Pas un poisson, pas une méduse, pas un mollusque, ni même un ver : nous avons été surpris quand ils ont découvert ce que nous avions attrapé

Pas une méduse, pas un poisson, pas un ver ni même un mollusque – qu’est-ce qu’une salpa, un morceau de viande en gelée, flottant sous la devise tendance « sans freins » ? Un corps transparent qui ressemble et ne ressemble pas à un poisson à la fois, dépourvu d’écailles, de cerveau, mais avec une mystérieuse « boulette » orange à l’intérieur… Salpa est un animal aussi étonnant qu’étrange. au premier coup d’œil.

Qu’est-ce que la salpa ? Ce n’est pas seulement une sorte d’organisme stupide, mais un fier représentant de la notocorde – une boule de tissu mou qui est le prédécesseur de la colonne vertébrale ! En fait, les salpes sont plus proches de nous qu’on ne le pense, encore plus proches que les poulpes.

Mais leur organisation est bien plus simple que celle des céphalopodes. Au lieu de muscles complexes, il existe un simple sac cutané-musculaire, contrôlé par un seul nœud nerveux. Et dans ce même nœud est intégré un œil, capable de distinguer la lumière de l’ombre (il ne convient à rien d’autre). C’est toute la simplicité de la structure de cette créature marine.

Les salpes sont également inhabituelles dans leur mode de vie. Ils existent dans une variété de tailles, de 3 mm à 30 cm, mais ils aiment tous naviguer sans soucis à travers les océans, filtrer l’eau et trouver des nutriments. Mais il y a aussi quelques subtilités ici.

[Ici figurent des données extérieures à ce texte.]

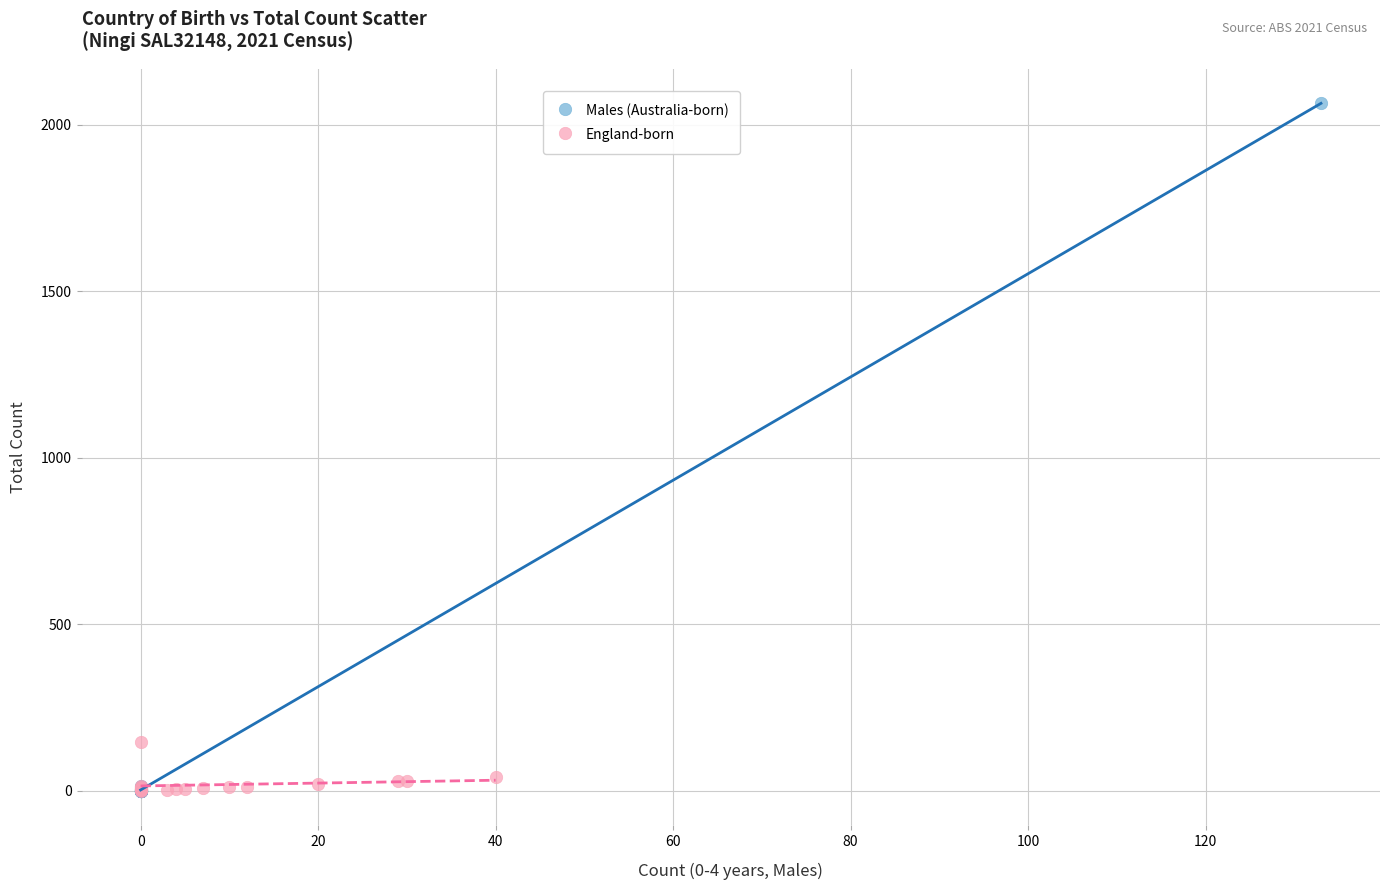

Which series reaches the maximum Y coordinate?

Males (Australia-born)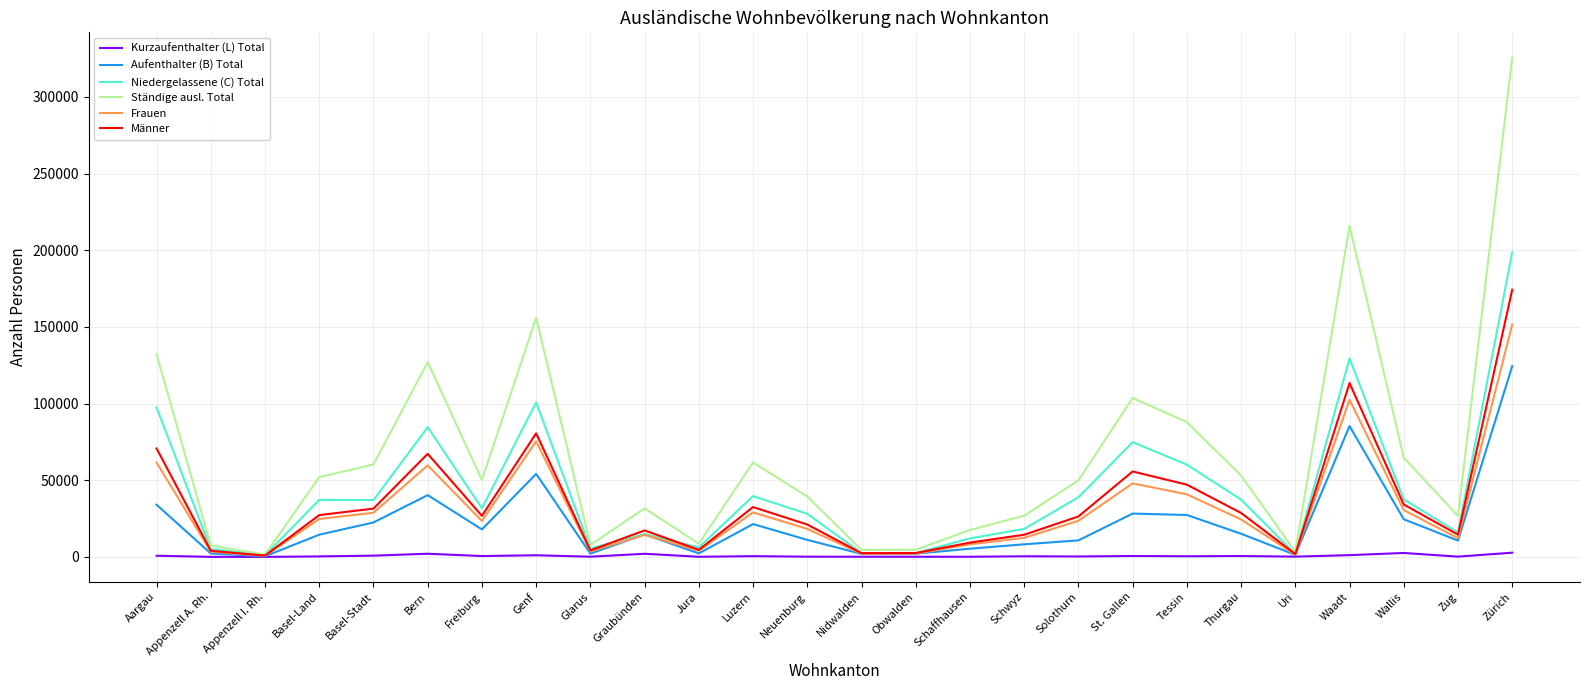

Which series has the largest range (max minus min)?

Ständige ausl. Total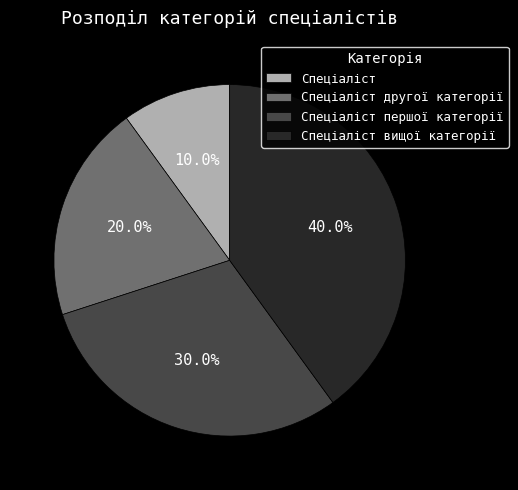

Rank the categories by value from highest to lowest.

Спеціаліст вищої категорії, Спеціаліст першої категорії, Спеціаліст другої категорії, Спеціаліст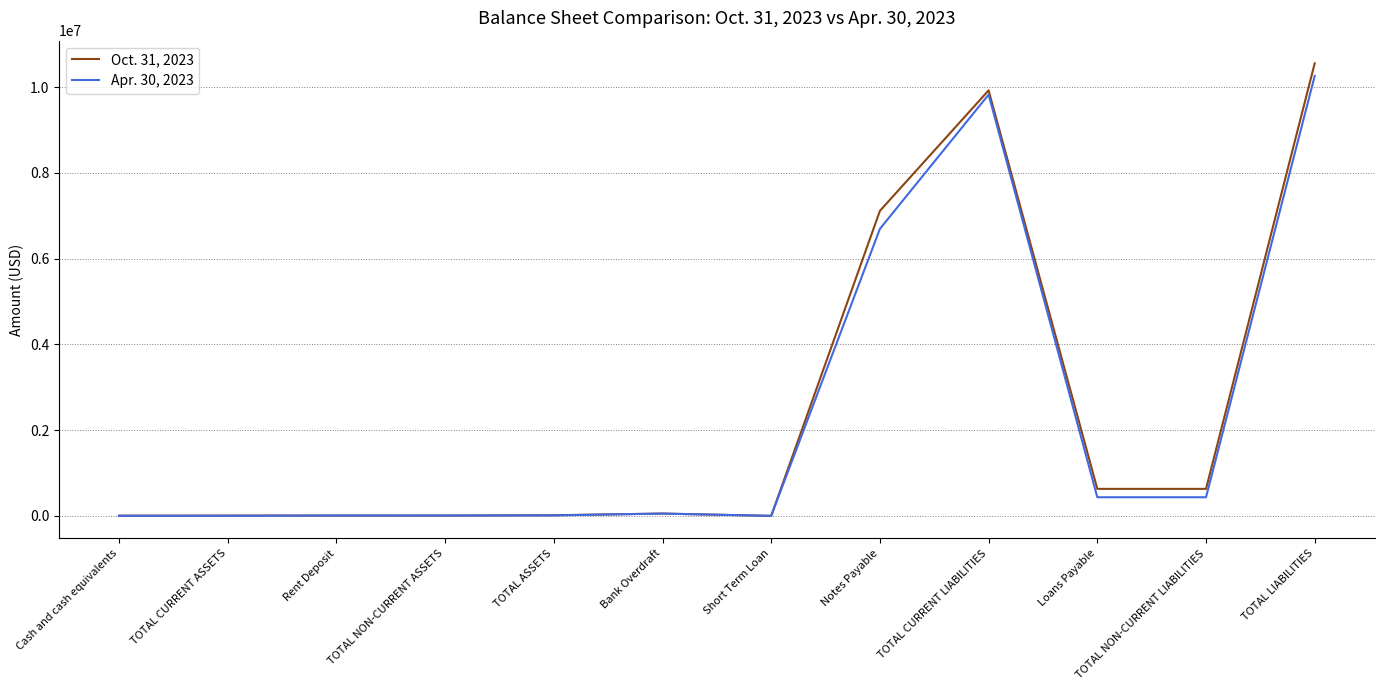

What is the difference between the maximum and minimum values in the Apr. 30, 2023 series?

10258632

Les salpes ont un processus unique appelé métagenèse – alternance de générations asexuées et sexuées. Tout commence par le fait qu’un individu asexué développe sur son corps une structure semblable à un curseur.

C’est ce qu’on appelle le stolon – un long ruban sur lequel apparaissent des dizaines, voire des centaines de jeunes salpes. Lorsqu’ils atteignent une certaine taille, ils se détachent et commencent à nager seuls.

Les jeunes salpes possèdent des organes reproducteurs femelles et mâles. Pour quoi? Pour l’autofécondation, bien sûr ! Cependant, la joie de la maternité ne dure pas longtemps pour elles.

Leurs descendants asexués se retrouvent dans la lacune – une sorte d’analogue du placenta. Ici, ils se nourrissent de la nourriture de leurs parents. Mais, hélas, non seulement elles absorbent l’énergie parentale, mais déchirent littéralement le corps, car les salpes n’ont pas d’ouvertures normales pour l’entrée et la sortie.